Birth of Chiko Roll controversy rocks Aussie parliament

So what’s been the hottest topic of debate this week amongst the folks down in Canberra? Same-sex marriage? Budget responsibility? Pauline Hanson’s wildly xenophobic fear mongering? Nah. How about the origins of the Chicko Roll?

That’s right, while Malcolm and the rest of the parliamentary mob are getting used to making a slim lower house majority work and a Senate even fruitier than the last one, at least three of them have seen fit to use the nation’s most respected (ahem) soap box to verbally wrestle over where the iconic Aussie… um, food thing, comes from.

Did the humble, tastless, edible log originate in Bathurst, Bendigo or Wagga? This is an important question; these are dangerous times, voters!

“We aim to please in the central west, and if it is Tic Tacs or Nutella that you enjoy, and I have to confess I am partial to both, they were definitely made in Lithgow. Or if Australia’s iconic Chiko Roll is more to your liking … well they were made in Bathurst.” Nationals MP for Calare solemnly declared to parliament.

In response, fellow Nationals MP and Minister for Small Business Michael McCormack took to the ABC to defend the honour of his seat of Riverina with what seemed to be irrefutable evidence… the gold standard of Chiko Rolls.

“We have in our Riverina Museum in Wagga Wagga the Gold Chiko Roll given to us by the manufacturers, acknowledging the fact that Wagga Wagga is home of the Chiko Roll,” he said.

But that prompted Victorian Labor MP Lisa Chesters to call both men out with this apparent slam dunk for her seat of Bendigo:

“It’s just outrageous that these NSW MPs can try and claim credit for the Chiko Roll.

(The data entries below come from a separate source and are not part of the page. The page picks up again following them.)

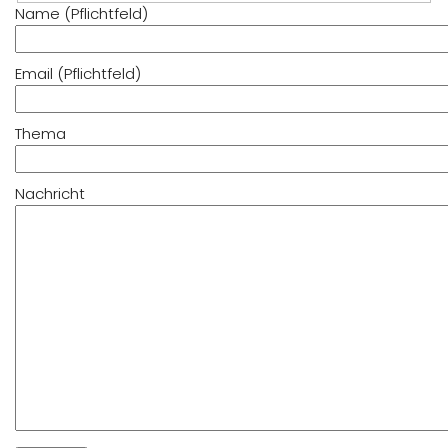
Name (Pflichtfeld)
Email (Pflichtfeld)
Thema
Nachricht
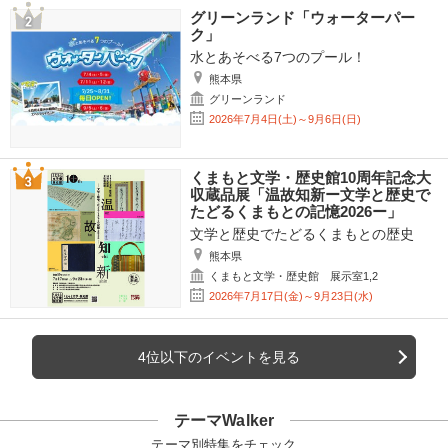
グリーンランド「ウォーターパー
ク」
水とあそべる7つのプール！
熊本県
グリーンランド
2026年7月4日(土)～9月6日(日)
くまもと文学・歴史館10周年記念大
収蔵品展「温故知新ー文学と歴史で
たどるくまもとの記憶2026ー」
文学と歴史でたどるくまもとの歴史
熊本県
くまもと文学・歴史館 展示室1,2
2026年7月17日(金)～9月23日(水)
4位以下のイベントを見る
テーマWalker
テーマ別特集をチェック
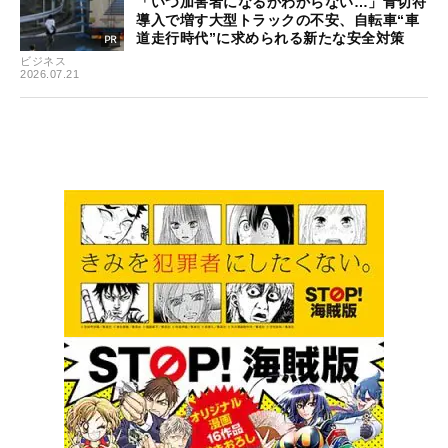
「いつ加害者になるかわからない…」青切符
導入で増す大型トラックの不安、自転車“車
道走行時代”に求められる新たな安全対策
ビジネス
2026.07.21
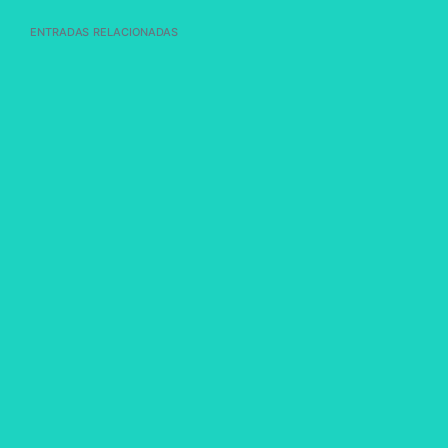
entradas relacionadas
HORARIO DE VISITAS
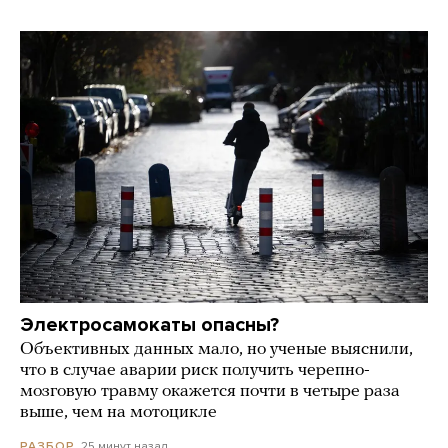
Электросамокаты опасны?
Объективных данных мало, но ученые выяснили,
что в случае аварии риск получить черепно-
мозговую травму окажется почти в четыре раза
выше, чем на мотоцикле
25 минут назад
РАЗБОР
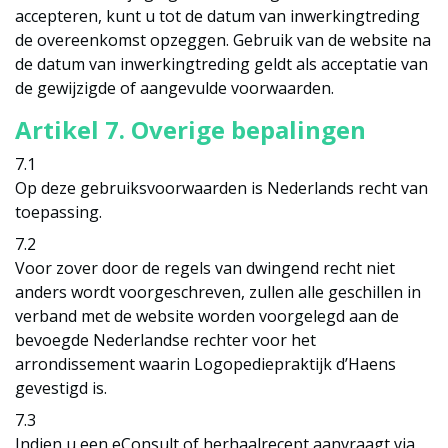
accepteren, kunt u tot de datum van inwerkingtreding
de overeenkomst opzeggen. Gebruik van de website na
de datum van inwerkingtreding geldt als acceptatie van
de gewijzigde of aangevulde voorwaarden.
Artikel 7. Overige bepalingen
7.1
Op deze gebruiksvoorwaarden is Nederlands recht van
toepassing.
7.2
Voor zover door de regels van dwingend recht niet
anders wordt voorgeschreven, zullen alle geschillen in
verband met de website worden voorgelegd aan de
bevoegde Nederlandse rechter voor het
arrondissement waarin Logopediepraktijk d’Haens
gevestigd is.
7.3
Indien u een eConsult of herhaalrecept aanvraagt via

It was invented in Bendigo by a Bendigonian,” she insisted.

“I’d strongly request the National Party to do their research, at least start with the back of the packet; it says on the back of the packet that the Chiko Roll was born in Bendigo.”

Take that, you delusional, right-wing Chiko packaging deniers!

The nation remains divided.

Now, what is Pauline Hanson so freaked out about again?